The Mirror of Erised and the Alienation of Modern Youth

During term II of the 2002-3 school year, the University of Maryland University College, European Division, offered an on-line seminar on the Harry Potter series. Our first assignment was to select a passage from the novels and write an essay explaining how the passage illustrates a universal truth about modern youth. The following essay is my submission for the assignment (I've edited it somewhat since turning it in).
His panic fading now that there was no sound of Filch and Snape, Harry moved nearer to the mirror, wanting to look at himself but seeing no reflection again. He stepped in front of it.

He had to clap his hands to his mouth to stop himself from screaming. He whirled around.
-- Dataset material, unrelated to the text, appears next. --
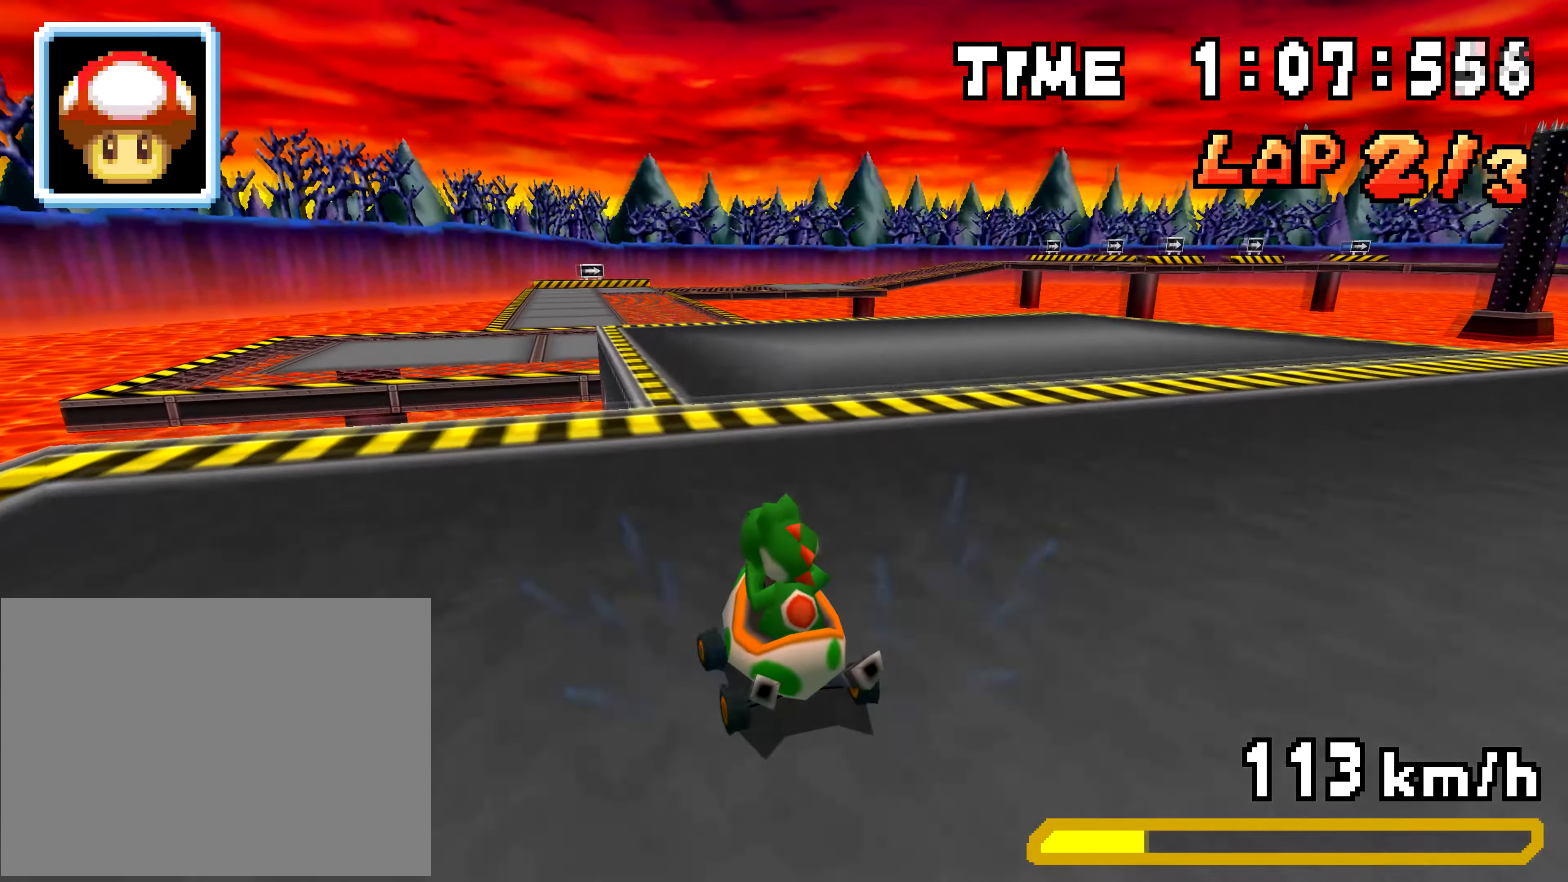
{"buttons": ["R1", "DPAD_RIGHT"], "events": [[50, "DPAD_LEFT", "up"], [50, "DPAD_RIGHT", "down"], [151, "R1", "up"], [201, "DPAD_RIGHT", "up"], [201, "R1", "down"], [217, "DPAD_LEFT", "down"], [367, "DPAD_LEFT", "up"], [384, "DPAD_RIGHT", "down"], [417, "DPAD_RIGHT", "up"], [484, "DPAD_RIGHT", "down"]]}
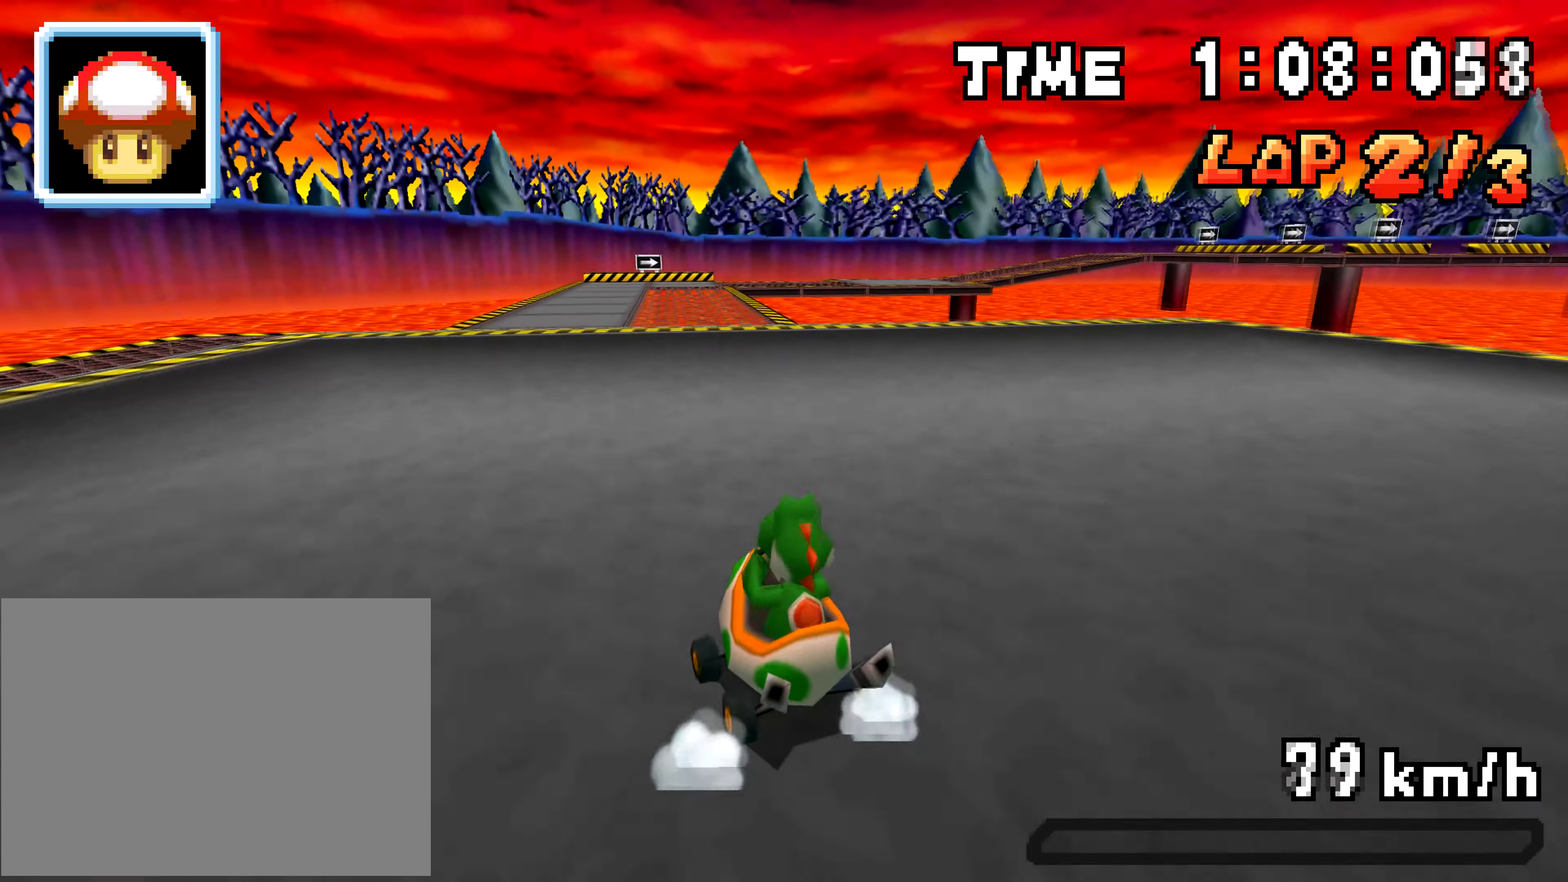
{"buttons": ["R1", "DPAD_RIGHT"], "events": [[50, "DPAD_RIGHT", "up"], [50, "DPAD_UP", "down"], [67, "DPAD_LEFT", "down"], [100, "DPAD_UP", "up"], [117, "R1", "up"], [284, "DPAD_LEFT", "up"], [367, "DPAD_RIGHT", "down"], [450, "R1", "down"]]}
His heart was pounding far more furiously than when the book had screamed—for he had seen not only himself in the mirror, but a whole crowd of people standing right behind him...
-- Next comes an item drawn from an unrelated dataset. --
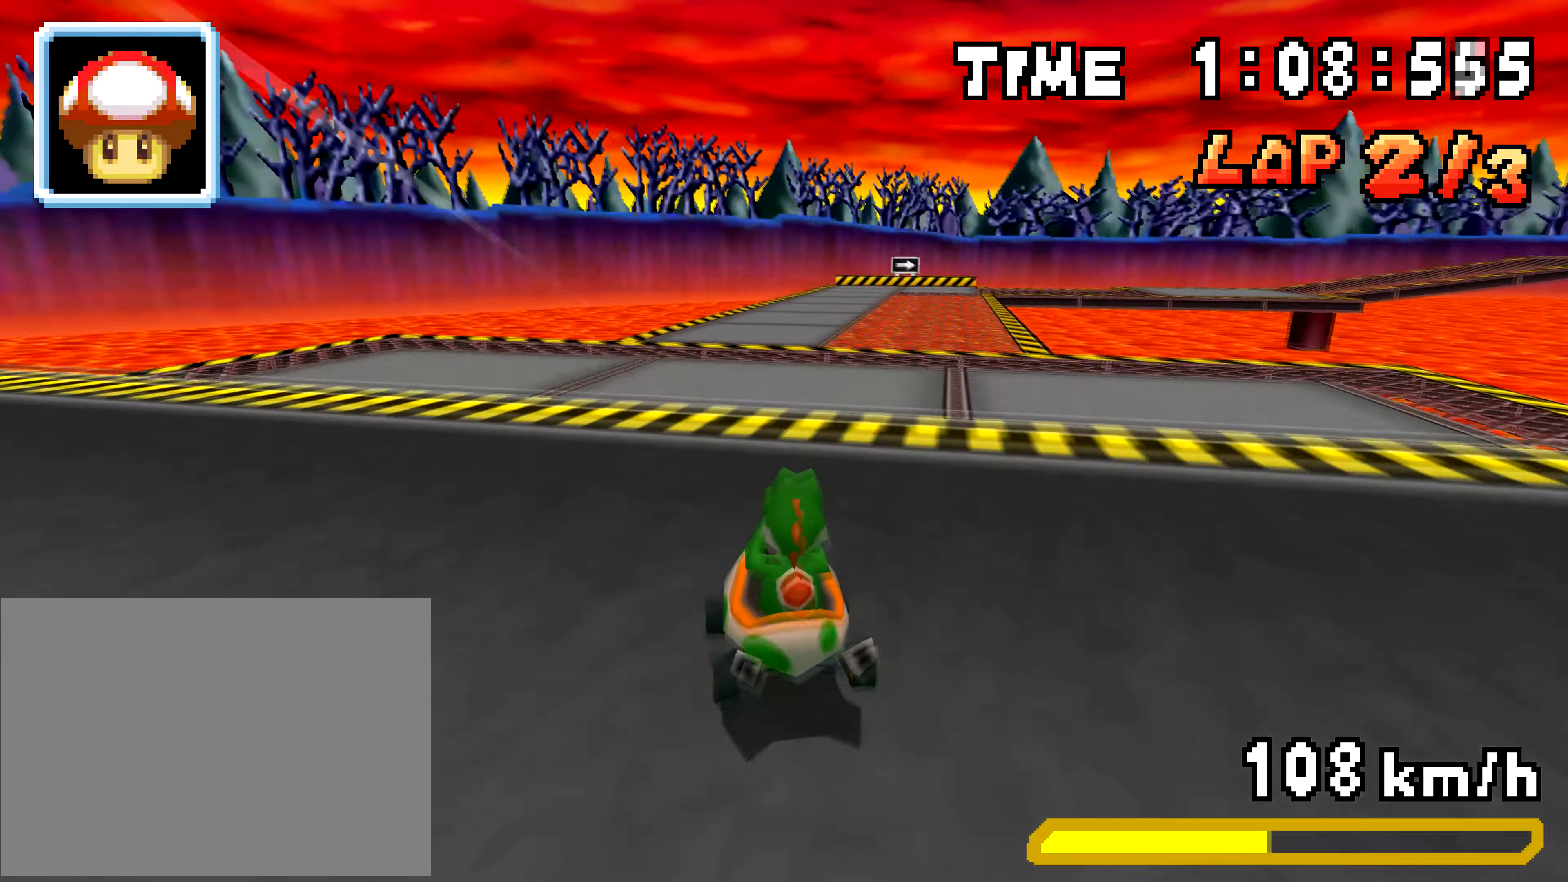
{"buttons": ["DPAD_RIGHT"], "events": [[134, "R1", "up"], [284, "R1", "down"], [384, "R1", "up"]]}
They just looked at him, smiling. And slowly, Harry looked into the faces of the other people in the mirror, and saw other pairs of green eyes like his, other noses like his, even a little old man who looked as though he had Harry's knobbly knees—Harry was looking at his family, for the first time in his life.

The Potters smiled and waved at Harry and he stared hungrily back at them, his hands pressed flat against the glass as though he was hoping to fall right through it and reach them. He had a powerful kind of ache inside him, half joy, half terrible sadness. (Harry Potter and the Sorcerer's Stone, pg 208-9).

Although J. K. Rowling probably did not intend it, the quoted passage neatly allegorizes the alienation that contemporary children face with regard to their parents, summed up in real life by this platitude: "My parents don't understand me."

The conflict that underlies this alienation has always existed; it is rooted in the differences between the value systems of adults and children. Humans are not born with any values system; if they are to have one, it must be acquired. If the children progress to the point where they have gained their parents' outlook on life, the conflict fades away.

As little as a century ago it was the universal expectation that children would adopt their parents' values, and thereby become adults themselves. As the apostle Paul writes, "When I was a child, I spake as a child, I understood as a child, I thought as a child; but when I became a man, I put away childish things." (1 Cor 13:11) It was expected that children would behave differently from adults, but it was also expected that they would cross the generation gap; the child who rebelled was in the wrong. To suggest that children need not grow into their parent's outlook was viewed as an attack on society, to which the ghost of Socrates can bear witness.

This greatly contrasts with modern society, which is at best indifferent to the generation gap. Children are no longer expected to recognize that it is their lack of maturity which sets them apart from their parents; rather they are permitted, if not encouraged, to think that their parents follow an old and outdated set of ideas, which they need not accept. Furthermore, children are encouraged to believe that they are betraying themselves if they adopt their parents' values, thereby freezing a passing state of disagreement into a durable state of alienation.

As a result, contemporary children feel irremediably cut off from their parents. This is not without consequence: Children need their parents, even if they have been taught to pretend otherwise, and any separation from a loved one is painful. They are offered pop culture as a substitute, but it is profoundly inadequate; the pain edures.

This theme is presented allegorically with the Mirror of Erised. The allegory is not perfect; no allegory is. Harry's separation from his parents is physical, rather than philosophical. He is not in denial of the cause of his pain, and he has rejected utterly the idea that he is better off without his parents. Furthermore, contemporary children bear a small responsibility for their slowness to adopt their parents' values, whereas the death of Harry's parents was none of Harry's doing.

Nonetheless, the allegory is apt. He is cut off from the people that love him without reservation. He has the worldly benefit of their parentage—fame and wealth—but it is meaningless to him. He has no father with whom he can talk about Cho Chang, no mother for whose gaze he can hold up the hard-gained Snitch at the end of a Quidditch match. In #4 Privet Drive, and in the corridors of Hogwarts, Harry can put these things out of mind; before the Mirror, Harry has no choice but to feel the love that could have been, and the pain from knowing that this love can never be expressed; and among our alienated youth there are countless children who read this passage and say to themselves, "this is how I feel."